TECHNOLOGY: Molly Coye’s call for action
Molly is the CEO of HealthTech a research organization that looks at this introduction of new medical technologies, mostly from a provider point of view. She was asked how IT is changing health care in California. The answer is not much yet. She’s also going with the line that you can reduce inadvertent services and improve quality (showed the VA numbers that Health Hero Network improved costs). The VA is rolling it out nationwide because they are stuck with those sick vets for life. Of course in California remote monitoring is not reimbursed, so no one does it.
The tech is there but the social and policy infrastructure is not.
Actually several states are getting further along. Wyoming, Florida and Delaware are getting along, but adopting it in California is tough.
IOM (of which Molly was a big part) called in 2000 for a paperless system in 10 years. Not going to happen, but 10 years from now it might be possible. And all the indicators in a very unscientific survey she did asking about patient electronic connections with providers and plans are very low. She wants a state agenda to accomplish that goal. Also numbers aren’t much better in administrative care and clinical indicators.
Molly thinks we need private and public sector state leadership to get this done. But she calls for 80% of health data to be available online in California within 5 years. She says "We need the leaders to step forward". The Feds will help with the standards, including with the interoperability" but we need to do it ourselves in California.
I think that we should put this on the ballot–it worked with Stem cells! In answer to my question Molly doubts that we can get people riled up about chronic care management technology (and from her time in state government she doesn’t like initiatives!)
Sam Karp, CIO California Health
TECHNOLGY/QUALITY: Carolyn Clancy says DSM works; Sam Ho agrees; Arnie Milstein says that we’ll cut costs just in time
No cats for Friday blogging, but people blogging instead, as I went to the ballpark witha camera today. Here are some of the people I’ve been watching and chatting with.

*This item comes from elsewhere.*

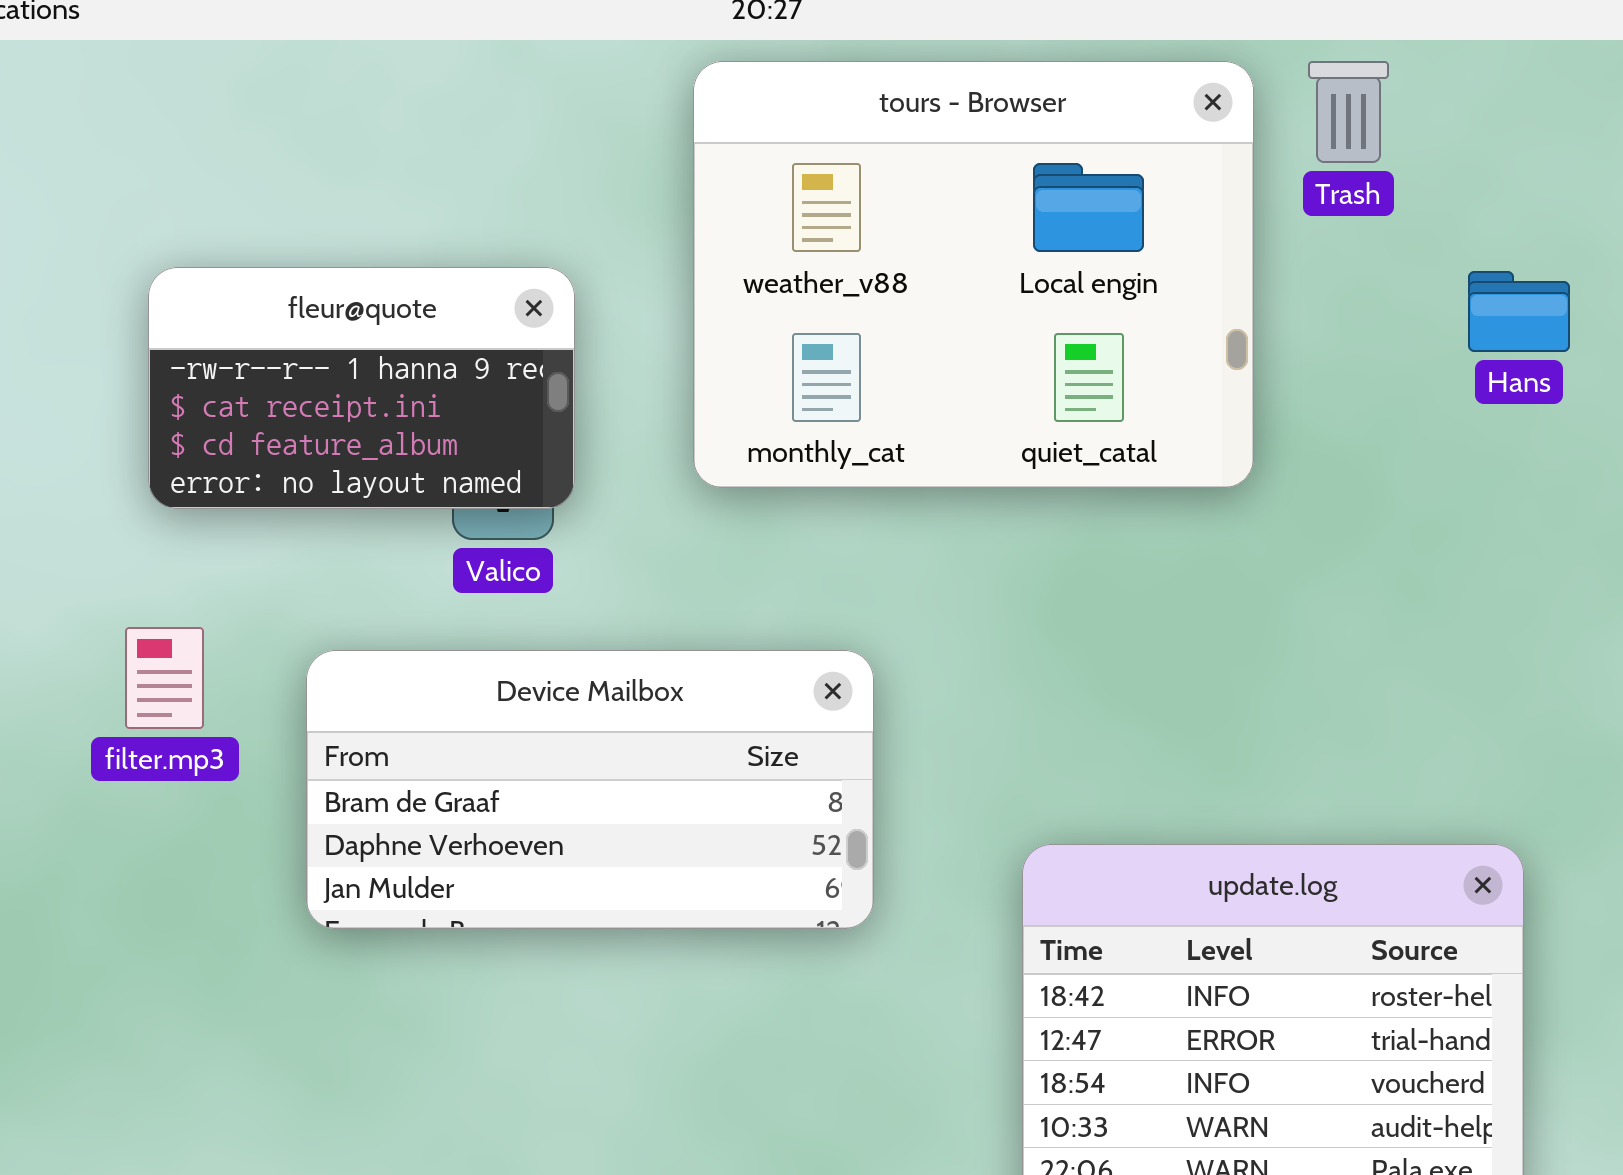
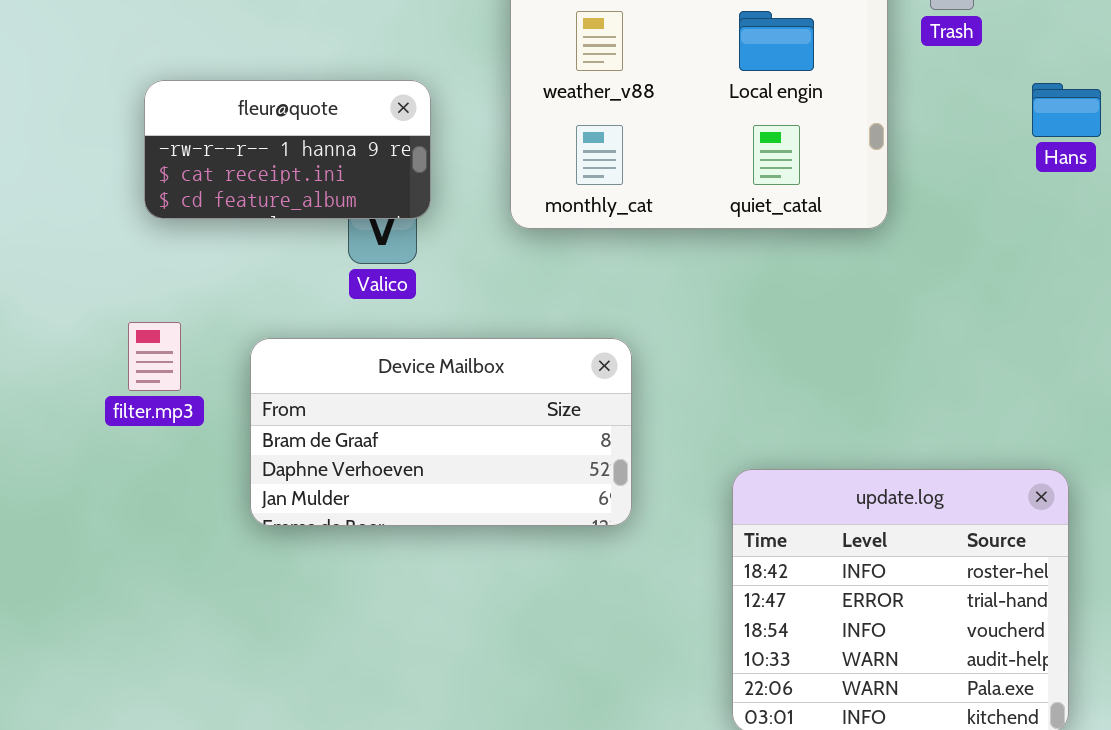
fleur@quote: [148,267,575,509] -> [144,80,431,219], resized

Shorter Clancy: AHQR is bought into the concept of DSM adn using IT for it, but that there’s a disaggregated messed up medical system. but there are beacons of hope where cardiac care, etc has been improved
Shorter Sam Ho, Pacificare CMO. Need to focus on particular patients based on predictive relative risk. Use case management and incentives wth physician groups to improve DM enrollment. It works and saves money, and Pacificare is integrating a huge range of IT functions across the board to get it down via their portal.

Arnie Milstein, MD and Sharkmeister
Shorter Arnie Milstein: The cost of care is going up too fast and that low wage earners are seeing it at 35% of total wages. That’s the shark (chart not online — imagine the difference between 2 lines with teeth!) who’s jaws can’t be shut. Crossing the Chasm is an engineer’s report about supporting the people who have to get more efficient than the advanced technology coming down the road will cost. He thinks that we can take out 25% on costs and increase efficiency by 40%.